Flintshire thermal camera technology for firefighters
Ground-breaking thermal imaging software developed in Flintshire is being launched for firefighters in Europe.
Scott Sight has been used in the USA for the last six months.
It provides a firefighter with a small camera that attaches to existing masks and allows them to see thermal images on a micro-screen in real time.
Traditionally, handheld equipment has been used which limits movement and means only one is used per crew.
Flint-based Taylor Dowding Innovation (TDI) designed the electronics, software and the system for transferring the data for Scott Safety, a leading manufacturer of personal safety equipment.

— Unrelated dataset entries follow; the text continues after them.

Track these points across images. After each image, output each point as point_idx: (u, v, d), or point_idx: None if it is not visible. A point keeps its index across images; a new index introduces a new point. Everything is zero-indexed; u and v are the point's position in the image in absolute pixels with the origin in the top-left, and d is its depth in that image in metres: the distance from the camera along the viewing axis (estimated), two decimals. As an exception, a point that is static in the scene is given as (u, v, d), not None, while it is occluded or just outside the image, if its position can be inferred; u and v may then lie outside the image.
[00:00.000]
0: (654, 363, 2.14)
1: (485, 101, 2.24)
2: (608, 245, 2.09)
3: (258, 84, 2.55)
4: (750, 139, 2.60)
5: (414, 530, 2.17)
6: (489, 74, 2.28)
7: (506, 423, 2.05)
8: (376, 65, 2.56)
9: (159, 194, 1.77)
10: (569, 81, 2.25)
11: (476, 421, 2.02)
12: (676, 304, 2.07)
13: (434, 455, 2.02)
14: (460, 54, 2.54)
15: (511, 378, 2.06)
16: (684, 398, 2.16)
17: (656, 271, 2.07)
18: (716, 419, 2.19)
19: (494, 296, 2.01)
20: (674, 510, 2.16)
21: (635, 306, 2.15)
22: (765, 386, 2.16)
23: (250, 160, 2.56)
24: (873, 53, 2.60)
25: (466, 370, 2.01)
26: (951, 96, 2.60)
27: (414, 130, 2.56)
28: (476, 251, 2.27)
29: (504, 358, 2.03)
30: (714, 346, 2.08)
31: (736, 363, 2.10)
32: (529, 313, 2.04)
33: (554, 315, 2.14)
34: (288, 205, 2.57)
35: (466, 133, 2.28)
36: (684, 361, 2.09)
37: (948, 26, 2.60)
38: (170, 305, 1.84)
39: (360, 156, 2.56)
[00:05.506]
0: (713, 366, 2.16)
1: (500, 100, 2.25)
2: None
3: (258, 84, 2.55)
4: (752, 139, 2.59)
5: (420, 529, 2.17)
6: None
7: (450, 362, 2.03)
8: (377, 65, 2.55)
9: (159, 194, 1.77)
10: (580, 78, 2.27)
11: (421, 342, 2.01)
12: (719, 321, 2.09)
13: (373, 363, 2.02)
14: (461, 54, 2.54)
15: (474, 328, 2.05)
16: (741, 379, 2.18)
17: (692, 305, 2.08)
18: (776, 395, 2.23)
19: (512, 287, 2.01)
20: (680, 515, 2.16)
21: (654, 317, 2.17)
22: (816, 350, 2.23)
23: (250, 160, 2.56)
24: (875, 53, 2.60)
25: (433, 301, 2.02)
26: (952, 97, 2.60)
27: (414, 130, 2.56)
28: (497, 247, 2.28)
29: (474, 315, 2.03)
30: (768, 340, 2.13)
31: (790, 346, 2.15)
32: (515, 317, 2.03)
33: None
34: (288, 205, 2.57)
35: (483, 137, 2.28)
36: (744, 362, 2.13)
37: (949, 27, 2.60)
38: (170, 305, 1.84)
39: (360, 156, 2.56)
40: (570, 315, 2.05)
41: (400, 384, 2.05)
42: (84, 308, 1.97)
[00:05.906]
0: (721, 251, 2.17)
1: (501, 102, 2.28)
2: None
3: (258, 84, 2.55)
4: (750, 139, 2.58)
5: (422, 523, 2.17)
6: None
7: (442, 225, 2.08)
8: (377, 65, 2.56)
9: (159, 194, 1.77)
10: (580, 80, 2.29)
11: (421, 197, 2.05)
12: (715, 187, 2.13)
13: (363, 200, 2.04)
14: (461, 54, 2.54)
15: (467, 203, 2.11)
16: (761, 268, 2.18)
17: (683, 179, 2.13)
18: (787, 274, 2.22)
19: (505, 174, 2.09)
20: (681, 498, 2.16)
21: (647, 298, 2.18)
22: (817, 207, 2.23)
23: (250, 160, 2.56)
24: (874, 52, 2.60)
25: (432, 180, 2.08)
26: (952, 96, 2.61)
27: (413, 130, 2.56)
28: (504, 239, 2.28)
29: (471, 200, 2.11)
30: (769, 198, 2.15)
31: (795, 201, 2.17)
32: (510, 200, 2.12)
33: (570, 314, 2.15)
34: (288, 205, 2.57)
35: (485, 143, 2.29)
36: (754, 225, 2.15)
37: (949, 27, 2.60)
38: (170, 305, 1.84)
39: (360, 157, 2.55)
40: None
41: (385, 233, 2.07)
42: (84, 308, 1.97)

TDI argues that it can help save lives by giving firefighters more information in smoke filled environments.
The company is part of the growing Welsh technology sector which employs 39,000 people.

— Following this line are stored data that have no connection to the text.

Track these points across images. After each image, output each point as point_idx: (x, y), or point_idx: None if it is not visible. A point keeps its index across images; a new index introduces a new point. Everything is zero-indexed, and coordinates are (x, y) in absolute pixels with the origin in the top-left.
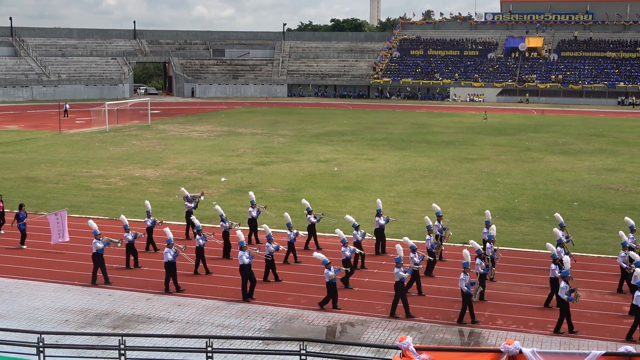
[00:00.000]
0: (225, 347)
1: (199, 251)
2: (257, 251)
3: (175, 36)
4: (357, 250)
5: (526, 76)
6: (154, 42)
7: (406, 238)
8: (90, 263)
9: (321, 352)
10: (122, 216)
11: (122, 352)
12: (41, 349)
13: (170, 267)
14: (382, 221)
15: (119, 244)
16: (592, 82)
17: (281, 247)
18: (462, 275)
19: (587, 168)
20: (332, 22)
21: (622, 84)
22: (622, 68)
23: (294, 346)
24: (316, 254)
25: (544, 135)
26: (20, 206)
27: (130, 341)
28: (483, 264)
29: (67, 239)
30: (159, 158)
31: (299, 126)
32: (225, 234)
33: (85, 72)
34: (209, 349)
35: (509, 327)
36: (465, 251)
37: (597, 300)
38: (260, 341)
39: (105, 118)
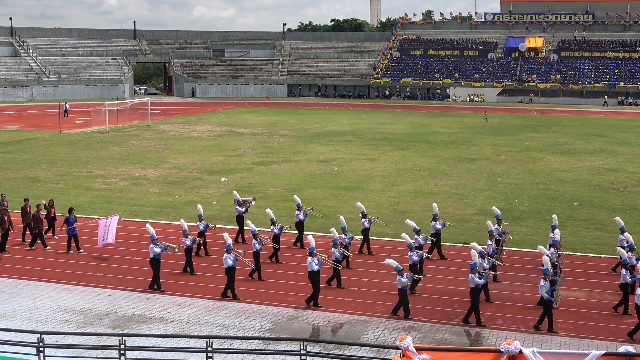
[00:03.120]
0: (225, 347)
1: (256, 256)
2: (327, 258)
3: (176, 36)
4: (425, 255)
5: (526, 76)
6: (154, 42)
7: (474, 243)
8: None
9: (321, 352)
10: (182, 220)
11: (122, 352)
12: (41, 349)
13: (231, 273)
14: (438, 225)
15: (177, 250)
16: (592, 82)
17: (346, 253)
18: (542, 282)
19: (587, 168)
20: (332, 22)
21: (622, 84)
22: (622, 68)
23: (294, 346)
24: (388, 261)
25: (544, 135)
26: (70, 210)
27: (130, 341)
28: (551, 270)
29: (112, 242)
30: (159, 158)
31: (299, 126)
32: (276, 238)
33: (85, 72)
34: (209, 349)
35: (509, 327)
36: (545, 257)
37: (597, 300)
38: (260, 341)
39: (106, 118)
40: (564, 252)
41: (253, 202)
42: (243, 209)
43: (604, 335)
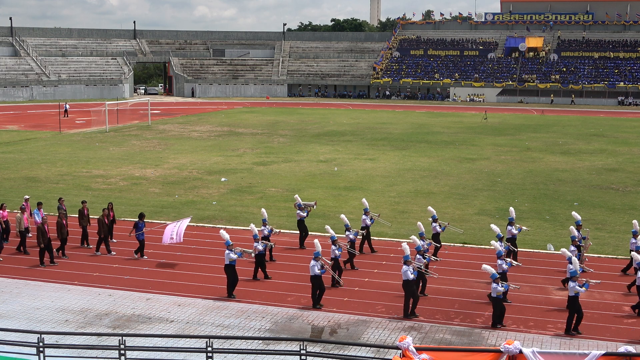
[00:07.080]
0: (225, 347)
1: (335, 262)
2: (421, 266)
3: (175, 36)
4: (515, 263)
5: (526, 76)
6: (154, 42)
7: (564, 250)
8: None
9: (321, 352)
10: (252, 225)
11: (122, 352)
12: (41, 349)
13: (317, 281)
14: (514, 230)
15: (253, 255)
16: (592, 82)
17: (433, 258)
18: None
19: (587, 168)
20: (333, 22)
21: (622, 84)
22: (622, 68)
23: (294, 346)
24: (485, 267)
25: (544, 135)
26: (141, 215)
27: (130, 341)
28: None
29: (180, 241)
30: (159, 158)
31: (299, 126)
32: (351, 244)
33: (85, 72)
34: (209, 349)
35: (509, 327)
36: None
37: (597, 300)
38: (260, 341)
39: (106, 118)
40: None
41: (314, 206)
42: (304, 214)
43: (604, 335)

TDI started four years ago as a specialist in video and hazardous environments.
Most of the key parts were developed over the last nine months.
Mike Stirling, technical director, said: "Hand-held thermal imagers can be quite a bit more costly so there is an opportunity for more fire fighters to have them and this is also completely hands-free, which is also beneficial."

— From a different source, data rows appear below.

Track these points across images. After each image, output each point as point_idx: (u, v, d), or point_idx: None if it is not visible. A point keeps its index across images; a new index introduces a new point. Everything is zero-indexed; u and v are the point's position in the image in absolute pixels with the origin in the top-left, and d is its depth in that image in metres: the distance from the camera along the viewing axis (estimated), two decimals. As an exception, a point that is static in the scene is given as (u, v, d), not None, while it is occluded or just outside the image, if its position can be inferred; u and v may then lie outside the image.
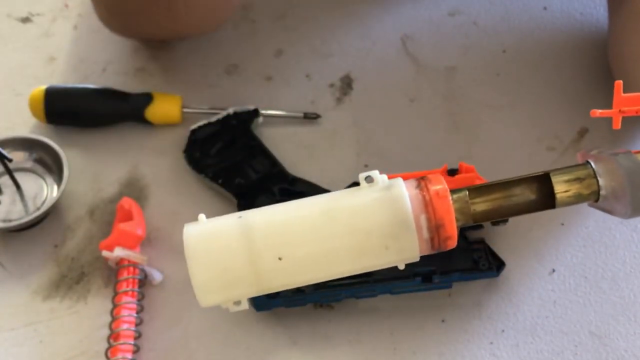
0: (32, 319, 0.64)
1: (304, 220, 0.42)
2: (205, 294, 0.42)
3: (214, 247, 0.42)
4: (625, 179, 0.41)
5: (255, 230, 0.42)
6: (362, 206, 0.41)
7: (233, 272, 0.42)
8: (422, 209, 0.41)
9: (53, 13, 0.82)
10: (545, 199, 0.43)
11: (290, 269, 0.42)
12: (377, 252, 0.41)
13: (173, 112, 0.72)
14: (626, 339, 0.62)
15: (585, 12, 0.80)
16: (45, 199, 0.68)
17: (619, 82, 0.46)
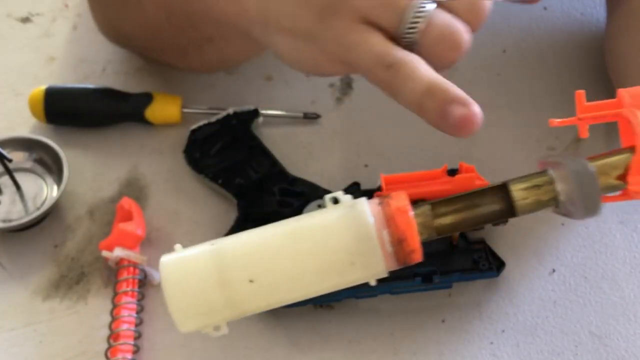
0: (31, 319, 0.64)
1: (271, 243, 0.43)
2: (183, 320, 0.44)
3: (188, 275, 0.43)
4: (574, 182, 0.42)
5: (226, 256, 0.43)
6: (327, 225, 0.42)
7: (207, 298, 0.43)
8: (384, 224, 0.42)
9: (53, 13, 0.82)
10: (507, 208, 0.44)
11: (262, 292, 0.43)
12: (345, 269, 0.42)
13: (173, 112, 0.72)
14: (626, 339, 0.62)
15: (586, 12, 0.80)
16: (45, 199, 0.68)
17: (580, 92, 0.47)
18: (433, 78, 0.46)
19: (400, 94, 0.46)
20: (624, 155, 0.43)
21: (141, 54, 0.76)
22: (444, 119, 0.45)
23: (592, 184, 0.42)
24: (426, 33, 0.47)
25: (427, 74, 0.46)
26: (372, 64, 0.47)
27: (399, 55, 0.46)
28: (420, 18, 0.47)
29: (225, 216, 0.67)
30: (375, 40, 0.47)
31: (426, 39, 0.47)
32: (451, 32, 0.47)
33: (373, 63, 0.47)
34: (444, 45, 0.47)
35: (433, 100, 0.45)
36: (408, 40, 0.48)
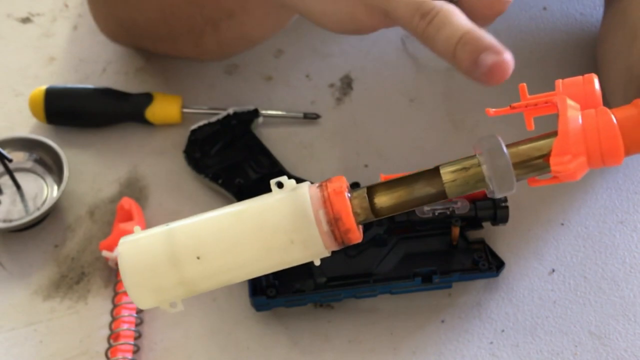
0: (32, 319, 0.64)
1: (218, 223, 0.46)
2: (139, 296, 0.46)
3: (142, 255, 0.46)
4: (487, 158, 0.44)
5: (176, 236, 0.46)
6: (269, 206, 0.45)
7: (160, 276, 0.45)
8: (320, 204, 0.45)
9: (53, 13, 0.82)
10: (440, 190, 0.45)
11: (210, 270, 0.45)
12: (285, 247, 0.45)
13: (173, 112, 0.72)
14: (626, 339, 0.62)
15: (585, 12, 0.80)
16: (45, 199, 0.68)
17: (522, 85, 0.48)
18: (467, 27, 0.46)
19: (435, 43, 0.47)
20: (548, 139, 0.45)
21: (147, 48, 0.75)
22: (477, 66, 0.45)
23: (502, 159, 0.44)
24: None
25: (462, 22, 0.46)
26: (410, 12, 0.48)
27: (435, 3, 0.47)
28: None
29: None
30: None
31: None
32: None
33: (410, 11, 0.48)
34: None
35: (465, 48, 0.45)
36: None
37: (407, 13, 0.48)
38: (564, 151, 0.43)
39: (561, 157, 0.43)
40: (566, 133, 0.44)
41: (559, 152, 0.44)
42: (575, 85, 0.47)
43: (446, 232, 0.63)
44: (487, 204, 0.63)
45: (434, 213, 0.62)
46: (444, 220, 0.62)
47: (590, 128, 0.44)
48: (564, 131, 0.44)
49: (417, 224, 0.63)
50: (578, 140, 0.43)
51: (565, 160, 0.43)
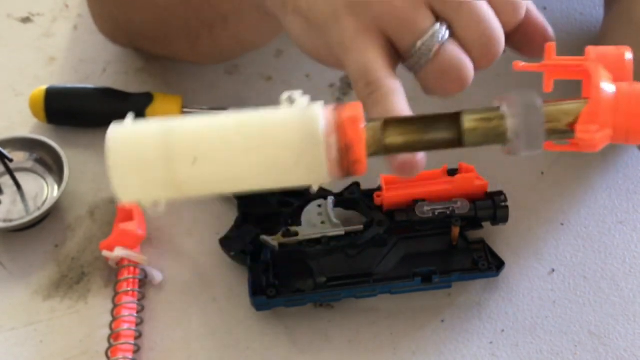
0: (32, 318, 0.64)
1: (221, 129, 0.43)
2: (122, 187, 0.43)
3: (133, 145, 0.43)
4: (522, 112, 0.43)
5: (175, 133, 0.42)
6: (278, 121, 0.43)
7: (149, 170, 0.42)
8: (333, 129, 0.42)
9: (53, 13, 0.82)
10: (457, 137, 0.44)
11: (204, 175, 0.43)
12: (288, 167, 0.42)
13: (173, 112, 0.72)
14: (626, 339, 0.62)
15: (585, 12, 0.80)
16: (45, 199, 0.68)
17: (551, 44, 0.48)
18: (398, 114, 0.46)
19: (368, 113, 0.47)
20: (578, 104, 0.44)
21: (145, 49, 0.75)
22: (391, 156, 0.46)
23: (537, 116, 0.43)
24: (433, 61, 0.48)
25: (396, 107, 0.47)
26: (357, 75, 0.48)
27: (381, 77, 0.47)
28: (433, 46, 0.47)
29: (225, 216, 0.67)
30: (371, 53, 0.48)
31: (432, 66, 0.48)
32: (457, 67, 0.48)
33: (358, 74, 0.48)
34: (446, 77, 0.48)
35: None
36: (413, 61, 0.48)
37: (355, 75, 0.48)
38: (592, 120, 0.42)
39: (588, 125, 0.42)
40: (598, 102, 0.42)
41: (587, 120, 0.43)
42: (608, 55, 0.46)
43: (446, 232, 0.63)
44: (487, 204, 0.63)
45: (434, 213, 0.62)
46: (444, 220, 0.63)
47: (623, 101, 0.42)
48: (596, 100, 0.42)
49: (417, 224, 0.63)
50: (608, 111, 0.42)
51: (592, 129, 0.42)
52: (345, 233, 0.62)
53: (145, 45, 0.74)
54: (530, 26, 0.51)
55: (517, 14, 0.50)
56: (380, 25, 0.48)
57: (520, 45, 0.52)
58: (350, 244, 0.62)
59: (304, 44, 0.53)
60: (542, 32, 0.51)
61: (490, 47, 0.48)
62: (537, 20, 0.51)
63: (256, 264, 0.62)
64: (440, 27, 0.48)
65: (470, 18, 0.47)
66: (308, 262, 0.62)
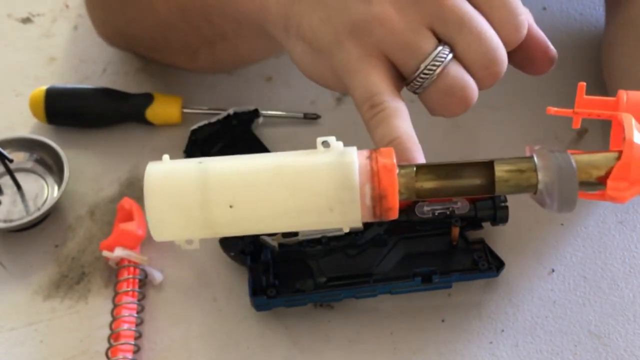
0: (32, 318, 0.64)
1: (257, 173, 0.44)
2: (159, 229, 0.44)
3: (172, 188, 0.44)
4: (555, 175, 0.43)
5: (211, 177, 0.44)
6: (314, 168, 0.44)
7: (186, 213, 0.44)
8: (368, 178, 0.43)
9: (53, 13, 0.83)
10: (487, 185, 0.45)
11: (240, 218, 0.44)
12: (322, 212, 0.44)
13: (173, 112, 0.72)
14: (625, 339, 0.62)
15: (585, 12, 0.80)
16: (45, 199, 0.68)
17: (582, 84, 0.48)
18: (400, 132, 0.47)
19: (373, 134, 0.48)
20: (608, 158, 0.44)
21: (144, 55, 0.76)
22: None
23: (572, 181, 0.43)
24: (436, 83, 0.48)
25: (400, 127, 0.47)
26: (361, 98, 0.49)
27: (385, 100, 0.48)
28: (436, 67, 0.48)
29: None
30: (375, 76, 0.49)
31: (435, 88, 0.48)
32: (461, 87, 0.48)
33: (362, 97, 0.49)
34: (450, 98, 0.48)
35: None
36: (417, 84, 0.49)
37: (360, 98, 0.49)
38: (623, 177, 0.43)
39: (619, 182, 0.43)
40: (630, 159, 0.43)
41: (618, 177, 0.43)
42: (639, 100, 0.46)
43: (446, 232, 0.63)
44: (487, 204, 0.63)
45: (434, 213, 0.62)
46: (444, 220, 0.63)
47: None
48: (628, 157, 0.43)
49: (417, 224, 0.63)
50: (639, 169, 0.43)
51: (623, 186, 0.43)
52: (345, 233, 0.62)
53: (144, 52, 0.75)
54: (532, 43, 0.51)
55: (519, 33, 0.50)
56: (382, 50, 0.49)
57: (522, 63, 0.52)
58: (350, 244, 0.62)
59: (308, 68, 0.53)
60: (544, 49, 0.52)
61: (493, 66, 0.49)
62: (538, 37, 0.51)
63: (256, 264, 0.62)
64: (443, 49, 0.48)
65: (472, 39, 0.48)
66: (308, 262, 0.62)
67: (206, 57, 0.68)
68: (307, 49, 0.52)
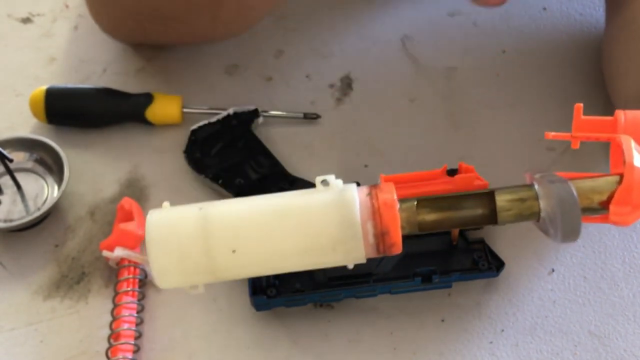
0: (32, 318, 0.64)
1: (258, 217, 0.44)
2: (164, 278, 0.45)
3: (173, 236, 0.44)
4: (557, 207, 0.43)
5: (212, 224, 0.44)
6: (314, 208, 0.44)
7: (190, 260, 0.44)
8: (369, 215, 0.43)
9: (53, 13, 0.83)
10: (489, 215, 0.45)
11: (243, 262, 0.44)
12: (325, 252, 0.44)
13: (173, 112, 0.72)
14: (625, 339, 0.62)
15: (585, 12, 0.80)
16: (46, 199, 0.68)
17: (579, 106, 0.47)
18: None
19: None
20: (610, 182, 0.44)
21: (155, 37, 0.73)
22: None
23: (574, 212, 0.43)
24: None
25: None
26: None
27: None
28: None
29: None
30: None
31: None
32: None
33: None
34: None
35: None
36: None
37: None
38: (625, 202, 0.43)
39: (622, 207, 0.43)
40: (631, 184, 0.43)
41: (620, 202, 0.43)
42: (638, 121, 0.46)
43: (446, 232, 0.63)
44: (487, 204, 0.63)
45: (434, 213, 0.62)
46: (444, 220, 0.62)
47: None
48: (629, 181, 0.43)
49: (417, 224, 0.63)
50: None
51: (626, 211, 0.43)
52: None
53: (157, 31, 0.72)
54: None
55: None
56: None
57: None
58: (350, 244, 0.62)
59: None
60: None
61: None
62: None
63: (256, 264, 0.62)
64: None
65: None
66: (308, 262, 0.62)
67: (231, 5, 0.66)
68: None
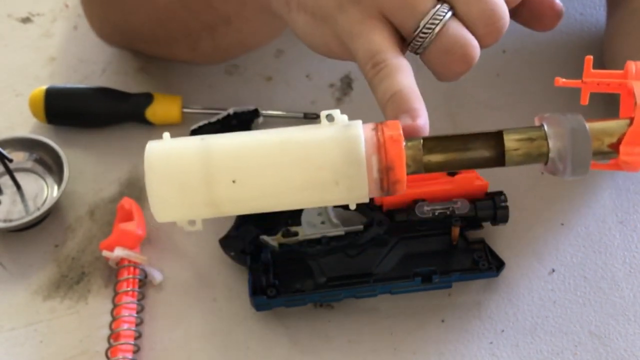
0: (32, 319, 0.64)
1: (260, 148, 0.43)
2: (161, 209, 0.44)
3: (173, 165, 0.43)
4: (569, 138, 0.43)
5: (213, 153, 0.43)
6: (318, 141, 0.43)
7: (189, 191, 0.43)
8: (374, 150, 0.42)
9: (53, 13, 0.82)
10: (497, 156, 0.44)
11: (243, 195, 0.43)
12: (328, 187, 0.43)
13: (173, 112, 0.72)
14: (626, 339, 0.62)
15: (585, 12, 0.80)
16: (45, 199, 0.68)
17: (589, 57, 0.48)
18: (402, 86, 0.47)
19: (376, 92, 0.48)
20: (620, 124, 0.44)
21: (144, 51, 0.75)
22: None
23: (585, 143, 0.43)
24: (436, 42, 0.48)
25: (401, 80, 0.47)
26: (364, 58, 0.49)
27: (388, 57, 0.48)
28: (435, 26, 0.48)
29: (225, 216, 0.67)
30: (377, 36, 0.49)
31: (435, 47, 0.48)
32: (461, 45, 0.48)
33: (365, 57, 0.49)
34: (451, 57, 0.48)
35: (392, 105, 0.46)
36: (417, 43, 0.49)
37: (363, 59, 0.49)
38: (636, 142, 0.42)
39: (632, 147, 0.43)
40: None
41: (631, 142, 0.43)
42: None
43: (446, 232, 0.63)
44: (487, 204, 0.63)
45: (434, 213, 0.62)
46: (444, 220, 0.62)
47: None
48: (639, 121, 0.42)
49: (417, 224, 0.63)
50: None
51: (636, 151, 0.42)
52: (345, 233, 0.62)
53: (144, 47, 0.74)
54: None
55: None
56: (383, 11, 0.49)
57: (529, 19, 0.52)
58: (350, 244, 0.62)
59: (311, 40, 0.53)
60: (550, 3, 0.51)
61: (493, 22, 0.48)
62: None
63: (256, 264, 0.62)
64: (442, 7, 0.48)
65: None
66: (308, 262, 0.62)
67: (208, 44, 0.67)
68: (310, 19, 0.52)
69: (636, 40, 0.66)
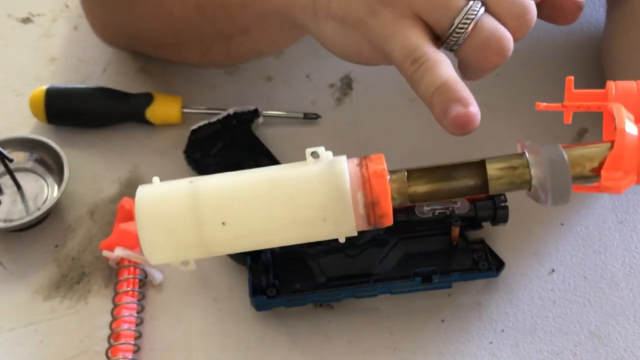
0: (32, 318, 0.64)
1: (247, 189, 0.44)
2: (153, 251, 0.45)
3: (163, 209, 0.44)
4: (548, 169, 0.43)
5: (202, 196, 0.44)
6: (304, 179, 0.43)
7: (179, 234, 0.44)
8: (359, 185, 0.43)
9: (53, 13, 0.83)
10: (481, 185, 0.45)
11: (233, 235, 0.44)
12: (316, 224, 0.43)
13: (173, 112, 0.72)
14: (626, 339, 0.62)
15: (585, 12, 0.80)
16: (45, 199, 0.68)
17: (570, 78, 0.49)
18: (446, 77, 0.47)
19: (418, 88, 0.48)
20: (601, 149, 0.44)
21: (149, 53, 0.75)
22: (445, 116, 0.47)
23: (564, 174, 0.43)
24: (471, 37, 0.49)
25: (445, 72, 0.47)
26: (402, 56, 0.49)
27: (427, 51, 0.48)
28: (469, 22, 0.48)
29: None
30: (412, 34, 0.49)
31: (470, 42, 0.49)
32: (497, 39, 0.48)
33: (403, 55, 0.49)
34: (487, 51, 0.49)
35: (440, 97, 0.47)
36: (453, 40, 0.49)
37: (401, 57, 0.49)
38: (617, 167, 0.43)
39: (613, 172, 0.43)
40: (622, 148, 0.43)
41: (612, 167, 0.43)
42: (629, 91, 0.46)
43: (446, 232, 0.63)
44: (487, 204, 0.63)
45: (434, 213, 0.62)
46: (444, 220, 0.63)
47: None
48: (620, 146, 0.43)
49: (417, 224, 0.63)
50: (633, 157, 0.43)
51: (617, 176, 0.43)
52: (345, 234, 0.62)
53: (149, 50, 0.74)
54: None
55: None
56: (416, 11, 0.49)
57: (550, 14, 0.53)
58: (350, 244, 0.62)
59: (341, 47, 0.54)
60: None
61: (523, 16, 0.49)
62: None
63: (256, 264, 0.62)
64: (474, 3, 0.48)
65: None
66: (308, 262, 0.62)
67: (220, 51, 0.67)
68: (339, 26, 0.52)
69: (634, 40, 0.66)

"A lot of this is down to the miniaturisation possible with electronics, while thermal-imaging sensor elements are more integrated and the development of small displays and better technology has improved, driven by mobile phone developments."
Scott Safety said the technology was cutting edge and could be integrated into each of the fire fighters' masks and breathing apparatus "giving them back their sight and also feeing up their hands for important fire fighting tasks".
According to the technology network, Estnet, there are 3,100 companies operating in the "chips to clicks" sector which contributes £8.3bn to the Welsh economy.
Estnet managing director Avril Lewis said the rate of technological development meant ideas could come to market very quickly.
"The technology industry is crucial to Wales and the Welsh economy, because we underpin other key economic sectors, the public sector and the social environment," she said.
"We're employing nearly 39,000 people and forecasting 7% growth over the next three years. We're a high-value industry and, as a result, we need to attract high-value people - and it's a well-paid, interesting industry.
"Another part of Estnet is ensuring we have the right skills coming through and we're working very hard with universities to ensure graduates have good-employability skills so they can help our businesses hit the ground running faster."